------ EXTRACTO DE ORIGEN ------

El mundo de la publicidad es pues el mundo de las apariencias, un universo simbólico dominado por el poder reificante del valor de cambio ya que, como afirmara Wells, la función del discurso publicitario no es otra cosa que enseñar a la gente a necesitar cosas. Los productos son significantes que la publicidad llena de significados. A través de la comunicación, la publicidad equipara el valor de uso y la capacidad significante de los productos y el valor de cambio y sus posibles significaciones. Al respecto conviene recordar que el reino de la mercancía es dicotómico, dual, y se manifiesta tanto en su dimensión concreta como de forma abstracta, cualitativamente particular y cualitativamente general y homogénea. En palabras de Postone, como objeto, la mercancía tiene una forma material; como mediación social es una forma social (7). Pues la publicidad, como práctica comunicativa, media entre el proceso de producción y el universo simbólico de las prácticas de reproducción social a través del acto de consumo, verdadera garantía de retroalimentación de la circulación de capital. Expresa por tanto esta dialéctica y dualidad resultando la dimensión proyectiva central en la función vicaria de la experiencia del sujeto orientada por el reino de la mercancía.

------ LÍNEAS EXTRAÍDAS ------

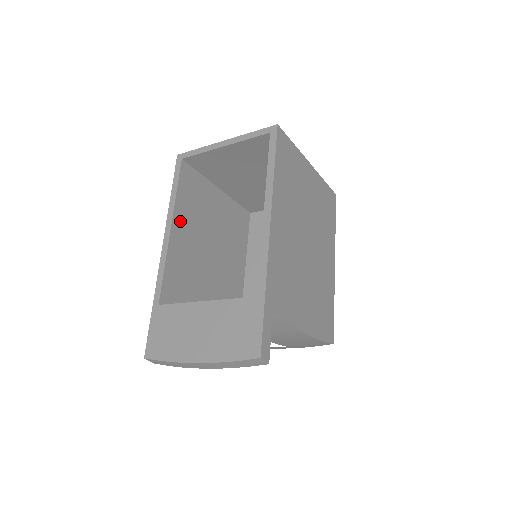
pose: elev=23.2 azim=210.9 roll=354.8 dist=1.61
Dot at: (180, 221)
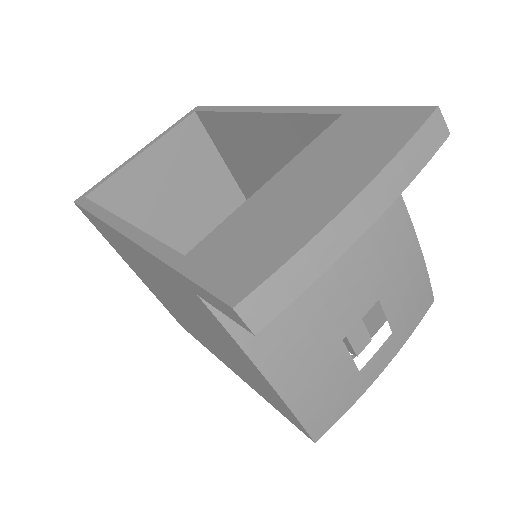
Dot at: occluded
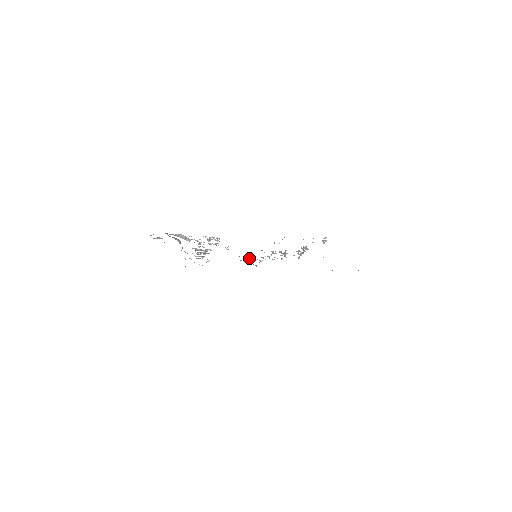
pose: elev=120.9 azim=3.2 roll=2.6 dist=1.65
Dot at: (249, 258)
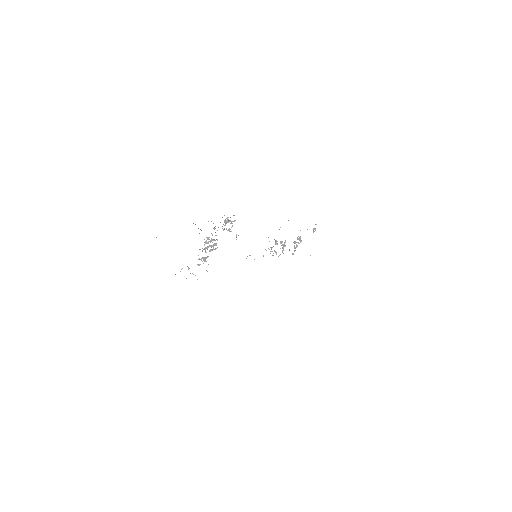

------

**TAREAS A REALIZAR:**
**1.** En el texto sobre la publicidad, ¿qué función atribuye Wells al discurso publicitario?
**2.** Escribe la continuación del texto sobre la publicidad y la mercancía a partir de su última oración.

**RESULTADOS DEL EJERCICIO:**
**1.** Enseñar a la gente a necesitar cosas.

**2.**
Todo vale para el logro de este proceso de análisis y síntesis comunicacional: la proyección de nuestros deseos y aspiraciones, la promesa de éxito, el encanto del sexo, la invitación a la aventura, la fabulación de mundos y universos imaginarios. La belleza, la eterna juventud, la clase, el placer, la armonía de la naturaleza y el mundo, entre otros muchos valores, son puestos en escena para vender un universo simbólico asociado al mundo de los objetos por comprar y consumir. La publicidad explota así corporativamente todos los rituales culturales, los mitos y valores que conforman normativamente la estructura sociocultural de un universo simbólico dado, centralizando los atributos de sociabilidad en el propio objeto de mercadeo. Los ambientes de fiesta, alegría, felicidad, armonía y lujo son adaptaciones personalizadas de lo imaginado que el receptor nunca o casi nunca podrá realizar. De forma tal que el brillo y lujo del mundo, la espectacularidad y belleza de las representaciones publicitarias son solo vacuas formas de seducción que enmascaran las dinámicas reales y concretas de alienación.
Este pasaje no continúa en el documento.